-- Records shown follows --
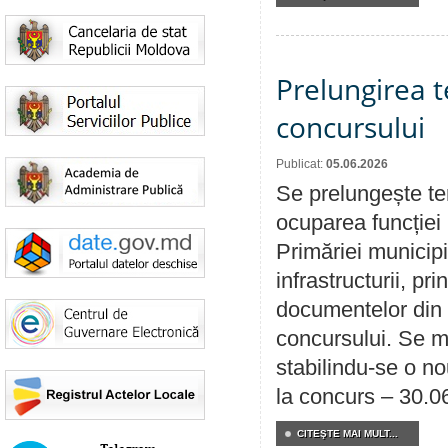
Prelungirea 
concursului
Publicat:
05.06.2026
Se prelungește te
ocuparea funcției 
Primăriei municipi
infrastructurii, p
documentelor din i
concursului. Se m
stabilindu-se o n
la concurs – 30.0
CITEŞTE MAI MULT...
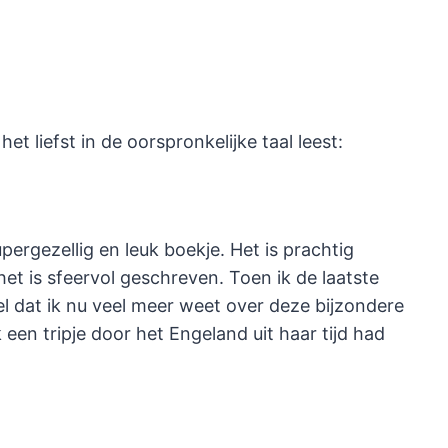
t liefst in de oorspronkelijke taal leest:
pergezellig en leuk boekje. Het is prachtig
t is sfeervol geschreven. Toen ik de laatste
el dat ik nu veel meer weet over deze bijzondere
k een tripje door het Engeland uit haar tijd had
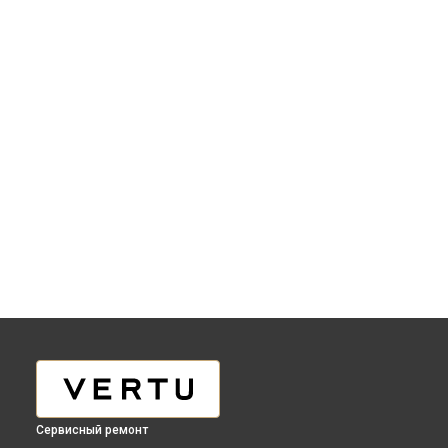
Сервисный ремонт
-- Records shown concluded --
-- Records shown follows --
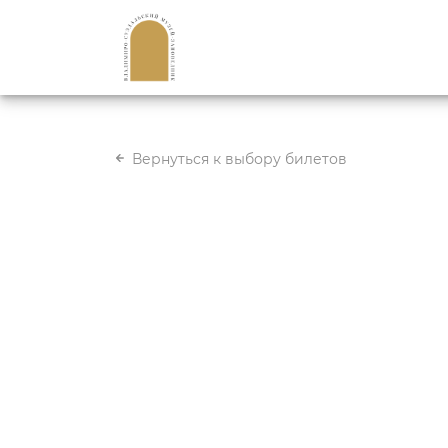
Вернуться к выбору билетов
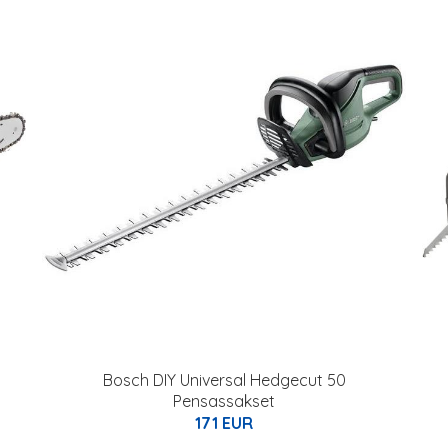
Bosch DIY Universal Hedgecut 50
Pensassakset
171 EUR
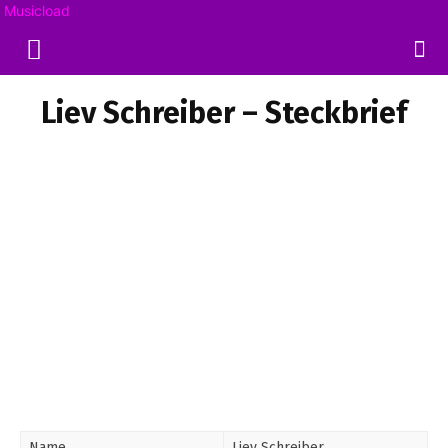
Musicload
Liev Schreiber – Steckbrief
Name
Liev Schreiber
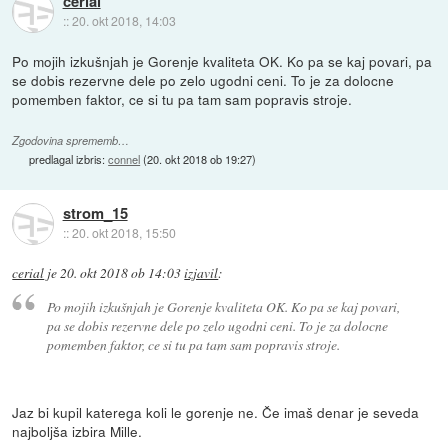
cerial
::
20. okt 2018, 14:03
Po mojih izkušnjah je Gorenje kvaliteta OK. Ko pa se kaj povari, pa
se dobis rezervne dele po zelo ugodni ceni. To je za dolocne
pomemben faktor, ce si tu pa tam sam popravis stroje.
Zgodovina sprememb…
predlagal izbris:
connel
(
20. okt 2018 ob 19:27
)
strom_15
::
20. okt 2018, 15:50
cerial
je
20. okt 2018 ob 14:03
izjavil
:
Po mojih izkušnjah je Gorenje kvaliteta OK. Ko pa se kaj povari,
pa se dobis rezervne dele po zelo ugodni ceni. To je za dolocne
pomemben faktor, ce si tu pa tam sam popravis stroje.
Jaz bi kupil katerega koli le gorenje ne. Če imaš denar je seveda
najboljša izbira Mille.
-- Records shown concluded --
-- Records shown follows --
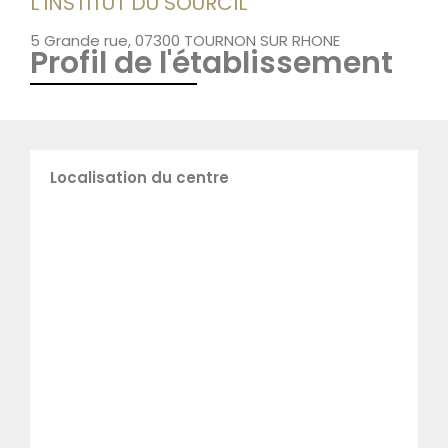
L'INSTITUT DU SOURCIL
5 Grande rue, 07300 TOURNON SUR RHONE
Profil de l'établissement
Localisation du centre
-- Records shown concluded --
Convert the text above, from the line containing "L'INSTITUT DU SOURCIL" up to and including the line containing "Localisation du centre", into a JSON list of strings with one string per line and blank lines omitted.

### Solution
[
  "L'INSTITUT DU SOURCIL",
  "5 Grande rue, 07300 TOURNON SUR RHONE",
  "Profil de l'établissement",
  "Localisation du centre"
]